═══ Input material ═══

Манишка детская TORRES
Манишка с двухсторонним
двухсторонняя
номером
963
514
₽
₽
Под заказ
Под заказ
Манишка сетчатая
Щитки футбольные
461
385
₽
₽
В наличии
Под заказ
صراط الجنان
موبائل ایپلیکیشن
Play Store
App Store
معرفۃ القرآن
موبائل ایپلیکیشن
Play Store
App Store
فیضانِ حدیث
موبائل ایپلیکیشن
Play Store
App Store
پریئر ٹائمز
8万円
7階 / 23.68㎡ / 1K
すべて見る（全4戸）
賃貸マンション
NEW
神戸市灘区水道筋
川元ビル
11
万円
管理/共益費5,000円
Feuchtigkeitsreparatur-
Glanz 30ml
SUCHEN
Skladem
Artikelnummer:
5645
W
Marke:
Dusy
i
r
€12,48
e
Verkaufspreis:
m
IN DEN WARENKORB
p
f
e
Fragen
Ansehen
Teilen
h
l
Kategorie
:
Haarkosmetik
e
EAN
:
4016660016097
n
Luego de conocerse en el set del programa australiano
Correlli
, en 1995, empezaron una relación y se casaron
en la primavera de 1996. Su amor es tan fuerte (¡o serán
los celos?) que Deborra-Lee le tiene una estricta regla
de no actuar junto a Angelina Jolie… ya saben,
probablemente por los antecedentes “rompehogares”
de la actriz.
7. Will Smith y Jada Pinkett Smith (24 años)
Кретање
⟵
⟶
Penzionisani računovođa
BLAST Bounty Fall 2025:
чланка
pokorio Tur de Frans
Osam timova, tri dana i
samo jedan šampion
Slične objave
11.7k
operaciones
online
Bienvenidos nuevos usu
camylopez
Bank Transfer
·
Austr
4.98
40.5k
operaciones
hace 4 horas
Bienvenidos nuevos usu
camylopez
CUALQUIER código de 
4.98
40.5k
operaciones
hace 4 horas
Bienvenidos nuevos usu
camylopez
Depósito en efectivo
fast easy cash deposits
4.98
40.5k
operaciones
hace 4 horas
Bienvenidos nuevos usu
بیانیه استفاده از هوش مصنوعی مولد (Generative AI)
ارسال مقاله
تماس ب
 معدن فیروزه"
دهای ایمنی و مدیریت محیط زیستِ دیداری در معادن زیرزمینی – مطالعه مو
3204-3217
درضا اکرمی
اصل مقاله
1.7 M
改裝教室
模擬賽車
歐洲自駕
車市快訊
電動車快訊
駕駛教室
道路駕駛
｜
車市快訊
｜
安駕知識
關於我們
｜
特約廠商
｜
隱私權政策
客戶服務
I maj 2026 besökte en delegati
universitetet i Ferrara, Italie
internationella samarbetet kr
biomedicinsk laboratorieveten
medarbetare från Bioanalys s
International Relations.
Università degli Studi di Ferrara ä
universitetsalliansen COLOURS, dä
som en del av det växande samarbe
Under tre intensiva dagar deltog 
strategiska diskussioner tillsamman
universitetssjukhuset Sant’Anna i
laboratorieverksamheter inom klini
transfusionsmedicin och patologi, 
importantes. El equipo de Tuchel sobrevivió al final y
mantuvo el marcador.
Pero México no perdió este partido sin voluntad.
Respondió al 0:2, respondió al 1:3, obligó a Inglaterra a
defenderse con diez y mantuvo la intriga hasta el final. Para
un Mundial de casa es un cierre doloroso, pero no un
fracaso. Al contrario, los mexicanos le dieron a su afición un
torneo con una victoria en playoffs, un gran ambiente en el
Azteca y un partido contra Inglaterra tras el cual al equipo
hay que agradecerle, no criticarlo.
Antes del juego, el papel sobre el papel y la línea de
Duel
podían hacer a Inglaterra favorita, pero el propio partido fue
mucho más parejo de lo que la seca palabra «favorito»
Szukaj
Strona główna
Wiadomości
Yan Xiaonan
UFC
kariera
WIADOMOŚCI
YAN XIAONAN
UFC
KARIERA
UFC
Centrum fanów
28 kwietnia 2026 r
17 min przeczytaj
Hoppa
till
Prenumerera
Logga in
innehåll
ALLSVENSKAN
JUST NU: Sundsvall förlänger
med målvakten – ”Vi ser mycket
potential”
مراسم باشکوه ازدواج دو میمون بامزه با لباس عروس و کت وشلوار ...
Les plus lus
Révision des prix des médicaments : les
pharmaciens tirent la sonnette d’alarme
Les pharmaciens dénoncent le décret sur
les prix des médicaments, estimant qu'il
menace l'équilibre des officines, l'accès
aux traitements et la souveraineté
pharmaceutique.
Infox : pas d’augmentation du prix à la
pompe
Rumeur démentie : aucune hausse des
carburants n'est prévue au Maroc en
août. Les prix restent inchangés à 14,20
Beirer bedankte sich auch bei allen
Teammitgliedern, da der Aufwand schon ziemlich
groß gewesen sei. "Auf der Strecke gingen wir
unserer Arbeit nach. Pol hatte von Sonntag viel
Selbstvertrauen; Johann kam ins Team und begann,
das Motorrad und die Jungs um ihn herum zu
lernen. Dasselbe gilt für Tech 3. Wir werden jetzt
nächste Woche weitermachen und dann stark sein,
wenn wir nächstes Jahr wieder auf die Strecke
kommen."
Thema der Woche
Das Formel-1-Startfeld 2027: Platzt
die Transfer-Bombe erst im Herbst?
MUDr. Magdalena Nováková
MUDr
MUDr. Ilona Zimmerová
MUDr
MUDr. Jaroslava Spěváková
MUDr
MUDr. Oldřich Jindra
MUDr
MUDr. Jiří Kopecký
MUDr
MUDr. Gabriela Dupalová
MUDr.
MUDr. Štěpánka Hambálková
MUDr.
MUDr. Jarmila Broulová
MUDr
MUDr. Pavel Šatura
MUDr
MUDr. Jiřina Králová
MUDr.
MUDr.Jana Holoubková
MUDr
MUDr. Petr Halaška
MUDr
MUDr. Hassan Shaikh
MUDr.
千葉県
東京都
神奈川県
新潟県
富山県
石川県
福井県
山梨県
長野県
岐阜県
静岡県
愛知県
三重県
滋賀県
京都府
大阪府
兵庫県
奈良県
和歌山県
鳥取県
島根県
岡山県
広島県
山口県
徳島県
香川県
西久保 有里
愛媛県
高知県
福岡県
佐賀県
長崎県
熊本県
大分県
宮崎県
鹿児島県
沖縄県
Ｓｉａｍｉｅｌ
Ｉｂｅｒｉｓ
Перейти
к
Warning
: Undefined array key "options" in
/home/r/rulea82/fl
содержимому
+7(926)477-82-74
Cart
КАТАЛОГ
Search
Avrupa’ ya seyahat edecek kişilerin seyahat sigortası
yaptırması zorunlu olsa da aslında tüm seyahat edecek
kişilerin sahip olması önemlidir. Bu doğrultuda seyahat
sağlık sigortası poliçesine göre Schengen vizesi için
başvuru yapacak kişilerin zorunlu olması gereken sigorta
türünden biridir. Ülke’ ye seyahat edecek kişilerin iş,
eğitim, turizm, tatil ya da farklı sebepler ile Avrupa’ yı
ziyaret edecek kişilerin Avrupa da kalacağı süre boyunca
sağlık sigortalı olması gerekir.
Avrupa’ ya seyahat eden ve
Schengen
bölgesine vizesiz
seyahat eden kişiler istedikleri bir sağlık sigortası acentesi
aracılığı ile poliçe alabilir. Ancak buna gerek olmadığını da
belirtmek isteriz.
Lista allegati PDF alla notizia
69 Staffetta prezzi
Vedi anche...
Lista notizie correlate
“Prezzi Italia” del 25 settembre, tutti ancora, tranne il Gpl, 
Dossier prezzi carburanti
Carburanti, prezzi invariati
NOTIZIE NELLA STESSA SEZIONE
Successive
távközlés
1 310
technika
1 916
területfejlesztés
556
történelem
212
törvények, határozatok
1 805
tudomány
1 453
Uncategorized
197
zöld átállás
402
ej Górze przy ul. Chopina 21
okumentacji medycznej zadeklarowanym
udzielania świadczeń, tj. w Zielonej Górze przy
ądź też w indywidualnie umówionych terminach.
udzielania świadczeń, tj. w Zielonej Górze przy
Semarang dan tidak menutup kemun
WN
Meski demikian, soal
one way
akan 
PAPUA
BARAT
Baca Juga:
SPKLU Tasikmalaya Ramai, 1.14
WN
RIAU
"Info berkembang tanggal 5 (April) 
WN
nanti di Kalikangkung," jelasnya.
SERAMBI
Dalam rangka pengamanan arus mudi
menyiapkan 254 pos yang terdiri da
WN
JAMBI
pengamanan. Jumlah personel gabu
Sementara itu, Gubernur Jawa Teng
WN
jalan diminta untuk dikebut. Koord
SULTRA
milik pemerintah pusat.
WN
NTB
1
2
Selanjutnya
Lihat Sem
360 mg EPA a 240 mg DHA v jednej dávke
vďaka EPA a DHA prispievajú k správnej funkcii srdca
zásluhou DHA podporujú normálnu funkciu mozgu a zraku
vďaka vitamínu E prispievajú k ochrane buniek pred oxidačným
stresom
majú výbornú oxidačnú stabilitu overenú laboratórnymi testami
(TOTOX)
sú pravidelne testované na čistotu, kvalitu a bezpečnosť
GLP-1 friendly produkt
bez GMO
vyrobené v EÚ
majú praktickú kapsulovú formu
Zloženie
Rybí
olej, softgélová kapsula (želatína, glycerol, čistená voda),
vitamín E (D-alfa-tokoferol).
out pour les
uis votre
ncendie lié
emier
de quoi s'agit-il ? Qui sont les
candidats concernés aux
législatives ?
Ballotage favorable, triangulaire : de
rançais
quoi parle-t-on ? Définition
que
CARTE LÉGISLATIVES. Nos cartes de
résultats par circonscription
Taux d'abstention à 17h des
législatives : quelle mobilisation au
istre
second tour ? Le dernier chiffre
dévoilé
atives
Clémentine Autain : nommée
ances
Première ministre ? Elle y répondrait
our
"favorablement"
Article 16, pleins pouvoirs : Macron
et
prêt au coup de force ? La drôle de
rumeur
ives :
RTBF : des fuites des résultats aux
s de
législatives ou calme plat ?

═══

■ Activity
Output only the lines running from the line with "GLP-1 friendly produkt" through the final line of the data, inclusive.

■ Answer to the problem
GLP-1 friendly produkt
bez GMO
vyrobené v EÚ
majú praktickú kapsulovú formu
Zloženie
Rybí
olej, softgélová kapsula (želatína, glycerol, čistená voda),
vitamín E (D-alfa-tokoferol).
out pour les
uis votre
ncendie lié
emier
de quoi s'agit-il ? Qui sont les
candidats concernés aux
législatives ?
Ballotage favorable, triangulaire : de
rançais
quoi parle-t-on ? Définition
que
CARTE LÉGISLATIVES. Nos cartes de
résultats par circonscription
Taux d'abstention à 17h des
législatives : quelle mobilisation au
istre
second tour ? Le dernier chiffre
dévoilé
atives
Clémentine Autain : nommée
ances
Première ministre ? Elle y répondrait
our
"favorablement"
Article 16, pleins pouvoirs : Macron
et
prêt au coup de force ? La drôle de
rumeur
ives :
RTBF : des fuites des résultats aux
s de
législatives ou calme plat ?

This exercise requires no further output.